While I climb the ladder to clean the leaves from the gutters, I feel the cold wind biting the back of my neck. A frigid drizzle numbs my fingers and my mind wanders to a white sandy beach in Jamaica I drank piña coladas on many years ago. I wonder if Jamaicans ever get bored of 85 degree sun-drenched afternoons. Of course, the occasional rain clouds will drift over the emerald waves that are lapping the beach crest, just to remind the natives that paradise doesn’t come everyday.

Victorian artist John Ruskin wrote, “Sunshine is delicious, rain is refreshing, wind braces us up, snow is exhilarating; there is really no such thing as bad weather, only different kinds of good weather.”

I wonder if Ruskin ever had to navigate a vehicle through fog on Route 903 that was so thick, you can see 5 feet of road in front of the end of the hood of your car, or did he ever have to scrape the ice off a windshield in the dark at 5 o’clock in the morning.

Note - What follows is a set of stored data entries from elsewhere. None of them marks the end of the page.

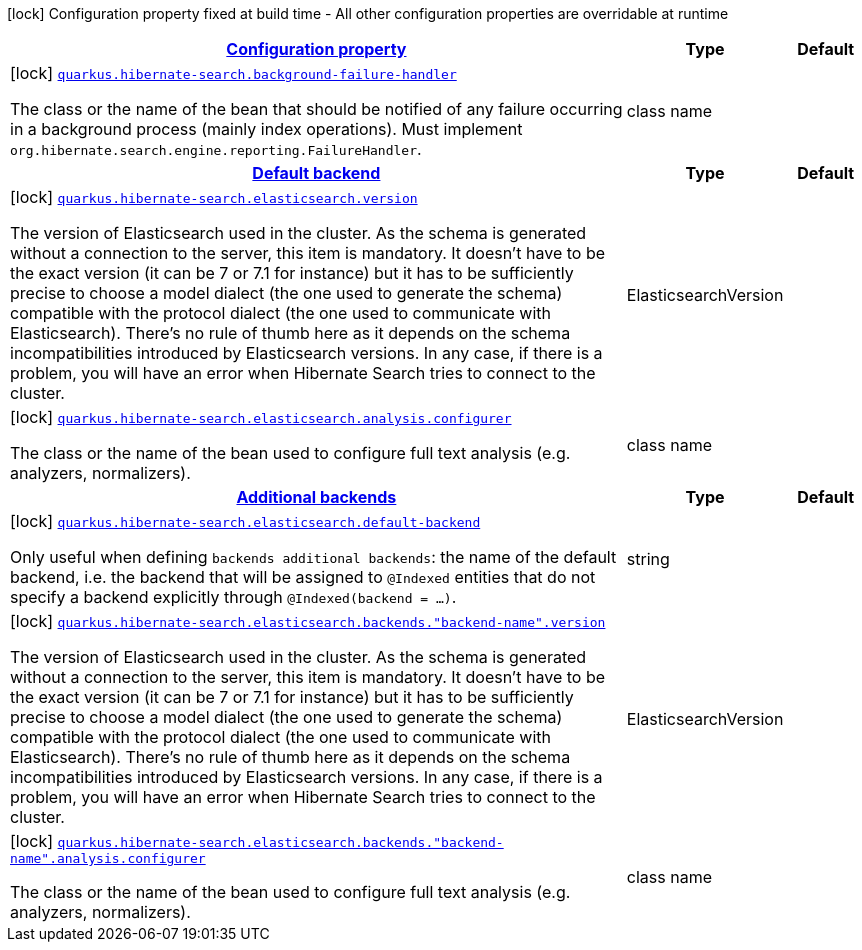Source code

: [.configuration-legend]
icon:lock[title=Fixed at build time] Configuration property fixed at build time - All other configuration properties are overridable at runtime
[.configuration-reference, cols="80,.^10,.^10"]
|===

h|[[quarkus-hibernate-search-hibernate-search-elasticsearch-build-time-config_configuration]]link:#quarkus-hibernate-search-hibernate-search-elasticsearch-build-time-config_configuration[Configuration property]

h|Type
h|Default

a|icon:lock[title=Fixed at build time] [[quarkus-hibernate-search-hibernate-search-elasticsearch-build-time-config_quarkus.hibernate-search.background-failure-handler]]`link:#quarkus-hibernate-search-hibernate-search-elasticsearch-build-time-config_quarkus.hibernate-search.background-failure-handler[quarkus.hibernate-search.background-failure-handler]`

[.description]
--
The class or the name of the bean that should be notified of any failure occurring in a background process (mainly index operations). 
 Must implement `org.hibernate.search.engine.reporting.FailureHandler`.
--|class name 
|


h|[[quarkus-hibernate-search-hibernate-search-elasticsearch-build-time-config_quarkus.hibernate-search.default-backend]]link:#quarkus-hibernate-search-hibernate-search-elasticsearch-build-time-config_quarkus.hibernate-search.default-backend[Default backend]

h|Type
h|Default

a|icon:lock[title=Fixed at build time] [[quarkus-hibernate-search-hibernate-search-elasticsearch-build-time-config_quarkus.hibernate-search.elasticsearch.version]]`link:#quarkus-hibernate-search-hibernate-search-elasticsearch-build-time-config_quarkus.hibernate-search.elasticsearch.version[quarkus.hibernate-search.elasticsearch.version]`

[.description]
--
The version of Elasticsearch used in the cluster. 
 As the schema is generated without a connection to the server, this item is mandatory. 
 It doesn't have to be the exact version (it can be 7 or 7.1 for instance) but it has to be sufficiently precise to choose a model dialect (the one used to generate the schema) compatible with the protocol dialect (the one used to communicate with Elasticsearch). 
 There's no rule of thumb here as it depends on the schema incompatibilities introduced by Elasticsearch versions. In any case, if there is a problem, you will have an error when Hibernate Search tries to connect to the cluster.
--|ElasticsearchVersion 
|


a|icon:lock[title=Fixed at build time] [[quarkus-hibernate-search-hibernate-search-elasticsearch-build-time-config_quarkus.hibernate-search.elasticsearch.analysis.configurer]]`link:#quarkus-hibernate-search-hibernate-search-elasticsearch-build-time-config_quarkus.hibernate-search.elasticsearch.analysis.configurer[quarkus.hibernate-search.elasticsearch.analysis.configurer]`

[.description]
--
The class or the name of the bean used to configure full text analysis (e.g. analyzers, normalizers).
--|class name 
|


h|[[quarkus-hibernate-search-hibernate-search-elasticsearch-build-time-config_quarkus.hibernate-search.additional-backends]]link:#quarkus-hibernate-search-hibernate-search-elasticsearch-build-time-config_quarkus.hibernate-search.additional-backends[Additional backends]

h|Type
h|Default

a|icon:lock[title=Fixed at build time] [[quarkus-hibernate-search-hibernate-search-elasticsearch-build-time-config_quarkus.hibernate-search.elasticsearch.default-backend]]`link:#quarkus-hibernate-search-hibernate-search-elasticsearch-build-time-config_quarkus.hibernate-search.elasticsearch.default-backend[quarkus.hibernate-search.elasticsearch.default-backend]`

[.description]
--
Only useful when defining `backends additional backends`: the name of the default backend, i.e. the backend that will be assigned to `@Indexed` entities that do not specify a backend explicitly through `@Indexed(backend = ...)`.
--|string 
|


a|icon:lock[title=Fixed at build time] [[quarkus-hibernate-search-hibernate-search-elasticsearch-build-time-config_quarkus.hibernate-search.elasticsearch.backends.-backend-name-.version]]`link:#quarkus-hibernate-search-hibernate-search-elasticsearch-build-time-config_quarkus.hibernate-search.elasticsearch.backends.-backend-name-.version[quarkus.hibernate-search.elasticsearch.backends."backend-name".version]`

[.description]
--
The version of Elasticsearch used in the cluster. 
 As the schema is generated without a connection to the server, this item is mandatory. 
 It doesn't have to be the exact version (it can be 7 or 7.1 for instance) but it has to be sufficiently precise to choose a model dialect (the one used to generate the schema) compatible with the protocol dialect (the one used to communicate with Elasticsearch). 
 There's no rule of thumb here as it depends on the schema incompatibilities introduced by Elasticsearch versions. In any case, if there is a problem, you will have an error when Hibernate Search tries to connect to the cluster.
--|ElasticsearchVersion 
|


a|icon:lock[title=Fixed at build time] [[quarkus-hibernate-search-hibernate-search-elasticsearch-build-time-config_quarkus.hibernate-search.elasticsearch.backends.-backend-name-.analysis.configurer]]`link:#quarkus-hibernate-search-hibernate-search-elasticsearch-build-time-config_quarkus.hibernate-search.elasticsearch.backends.-backend-name-.analysis.configurer[quarkus.hibernate-search.elasticsearch.backends."backend-name".analysis.configurer]`

[.description]
--
The class or the name of the bean used to configure full text analysis (e.g. analyzers, normalizers).
--|class name 
|

|===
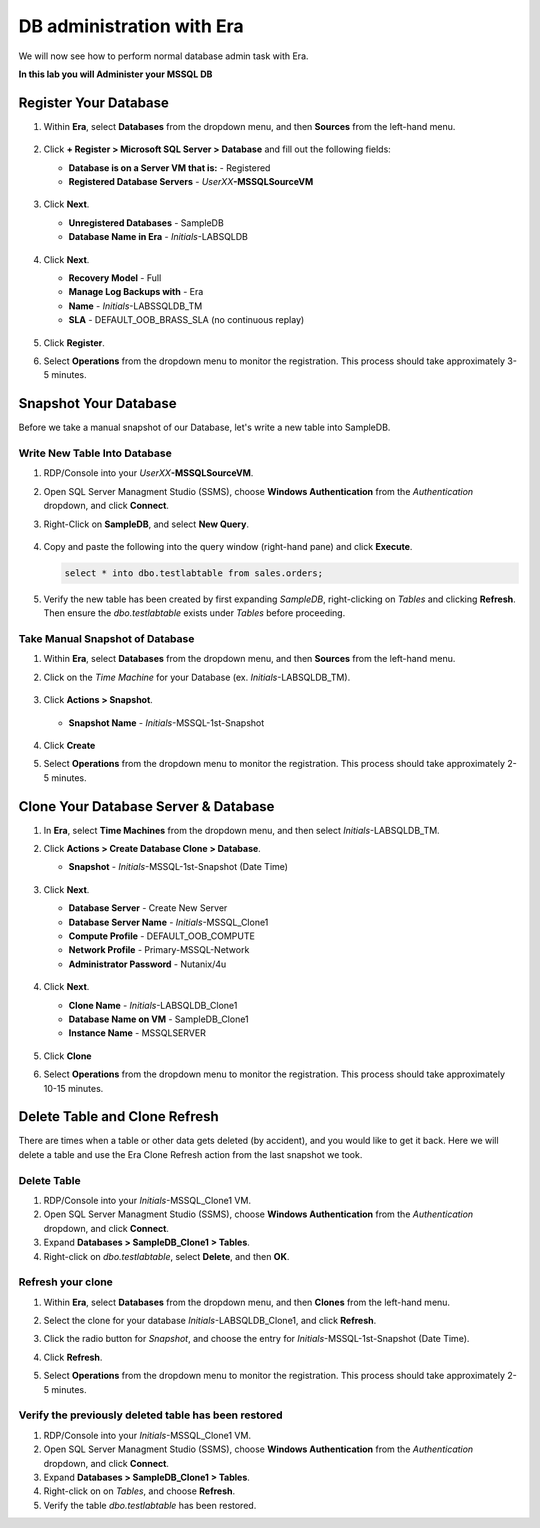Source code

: .. _admin_mssqldb:

--------------------------
DB administration with Era
--------------------------

We will now see how to perform normal database admin task with Era.

**In this lab you will Administer your MSSQL DB**

Register Your Database
++++++++++++++++++++++

#. Within **Era**, select **Databases** from the dropdown menu, and then **Sources** from the left-hand menu.

   .. figure:: images/1.png

#. Click **+ Register > Microsoft SQL Server > Database** and fill out the following fields:

   - **Database is on a Server VM that is:** - Registered
   - **Registered Database Servers** - *UserXX*\ **-MSSQLSourceVM**

   .. figure:: images/2.png

#. Click **Next**.

   - **Unregistered Databases** - SampleDB
   - **Database Name in Era** - *Initials*\ -LABSQLDB

   .. figure:: images/3.png

#. Click **Next**.

   - **Recovery Model** - Full
   - **Manage Log Backups with** - Era
   - **Name** - *Initials*\ -LABSSQLDB_TM
   - **SLA** - DEFAULT_OOB_BRASS_SLA (no continuous replay)

   .. figure:: images/4.png

#. Click **Register**.

#. Select **Operations** from the dropdown menu to monitor the registration. This process should take approximately 3-5 minutes.

   .. figure:: images/4a.png

Snapshot Your Database
++++++++++++++++++++++

Before we take a manual snapshot of our Database, let's write a new table into SampleDB.

Write New Table Into Database
.............................

#. RDP/Console into your *UserXX*\ **-MSSQLSourceVM**.

#. Open SQL Server Managment Studio (SSMS), choose **Windows Authentication** from the *Authentication* dropdown, and click **Connect**.

#. Right-Click on **SampleDB**, and select **New Query**.

   .. figure:: images/5.png

#. Copy and paste the following into the query window (right-hand pane) and click **Execute**.

   .. code-block:: Bash

      select * into dbo.testlabtable from sales.orders;

   .. figure:: images/6.png

#. Verify the new table has been created by first expanding *SampleDB*, right-clicking on *Tables* and clicking **Refresh**. Then ensure the *dbo.testlabtable* exists under *Tables* before proceeding.

Take Manual Snapshot of Database
................................

#. Within **Era**, select **Databases** from the dropdown menu, and then **Sources** from the left-hand menu.

#. Click on the *Time Machine* for your Database (ex. *Initials*\ -LABSQLDB_TM).

   .. figure:: images/7.png

#. Click **Actions > Snapshot**.

   .. figure:: images/8.png

   - **Snapshot Name** - *Initials*\ -MSSQL-1st-Snapshot

   .. figure:: images/9.png

#. Click **Create**

#. Select **Operations** from the dropdown menu to monitor the registration. This process should take approximately 2-5 minutes.

   .. figure:: images/9a.png

Clone Your Database Server & Database
+++++++++++++++++++++++++++++++++++++

#. In **Era**, select **Time Machines** from the dropdown menu, and then select *Initials*\ -LABSQLDB_TM.

#. Click **Actions > Create Database Clone > Database**.

   - **Snapshot** - *Initials*\ -MSSQL-1st-Snapshot (Date Time)

   .. figure:: images/10.png

#. Click **Next**.

   - **Database Server** - Create New Server
   - **Database Server Name** - *Initials*\ -MSSQL_Clone1
   - **Compute Profile** - DEFAULT_OOB_COMPUTE
   - **Network Profile** - Primary-MSSQL-Network
   - **Administrator Password** - Nutanix/4u

   .. figure:: images/11.png

#. Click **Next**.

   - **Clone Name** - *Initials*\ -LABSQLDB_Clone1
   - **Database Name on VM** - SampleDB_Clone1
   - **Instance Name** - MSSQLSERVER

   .. figure:: images/12.png

#. Click **Clone**

#. Select **Operations** from the dropdown menu to monitor the registration. This process should take approximately 10-15 minutes.

Delete Table and Clone Refresh
++++++++++++++++++++++++++++++

There are times when a table or other data gets deleted (by accident), and you would like to get it back. Here we will delete a table and use the Era Clone Refresh action from the last snapshot we took.

Delete Table
............

#. RDP/Console into your *Initials*\ -MSSQL_Clone1 VM.

#. Open SQL Server Managment Studio (SSMS), choose **Windows Authentication** from the *Authentication* dropdown, and click **Connect**.

#. Expand **Databases > SampleDB_Clone1 > Tables**.

#. Right-click on *dbo.testlabtable*, select **Delete**, and then **OK**.

Refresh your clone
..................

#. Within **Era**, select **Databases** from the dropdown menu, and then **Clones** from the left-hand menu.

#. Select the clone for your database *Initials*\ -LABSQLDB_Clone1, and click **Refresh**.

#. Click the radio button for *Snapshot*, and choose the entry for *Initials*\ -MSSQL-1st-Snapshot (Date Time).

#. Click **Refresh**.

#. Select **Operations** from the dropdown menu to monitor the registration. This process should take approximately 2-5 minutes.

   .. figure:: images/13.png

Verify the previously deleted table has been restored
.....................................................

#. RDP/Console into your *Initials*\ -MSSQL_Clone1 VM.

#. Open SQL Server Managment Studio (SSMS), choose **Windows Authentication** from the *Authentication* dropdown, and click **Connect**.

#. Expand **Databases > SampleDB_Clone1 > Tables**.

#. Right-click on on *Tables*, and choose **Refresh**.

#. Verify the table *dbo.testlabtable* has been restored.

I’m an outdoor guy and I love the four seasons, or the three seasons we get here because I cannot recall the last time we experienced spring. You can’t beat cool mountain summer breezes over a crystal lake or walking along a dirt trail this time of year with the autumn leaves ablaze in spectacular color, and what compares to the peace you feel within the silence of a soft snowfall?

Ralph Waldo Emerson wrote, “To the attentive eye, each moment of the year has its own beauty, and in the same field, it beholds, every hour, a picture which was never seen before, and which shall never be seen again.”

After many days of rain, and we all know there have been far too many, you look at the same tree the same field or the same piece of sky, you will see something different every single day.

Emerson believed that the seasons reflect the emotions we wear on our faces and the moods we express are influenced by the weather. He would most likely say that despite what Mother Nature sends us, we should never fill our hearts with perpetual November.

You can almost hear his calming voice in this message. “This is my wish for you: Comfort on difficult days, smiles when sadness intrudes, rainbows to follow the clouds, laughter to kiss your lips, sunsets to warm your heart, hugs when spirits sag, beauty for your eyes to see, friendships to brighten your being, faith so that you can believe, confidence for when you doubt, courage to know yourself, patience to accept the truth, and love to complete your life.”

Good weather or not, each of us gets to create the climate of our character and whether we bring sunshine or rain upon our relationships with others.

Emerson says it better than I ever could.

“When you were born you were crying and everyone else was smiling. Live your life so at the end, you’re the one who is smiling and everyone else is crying.”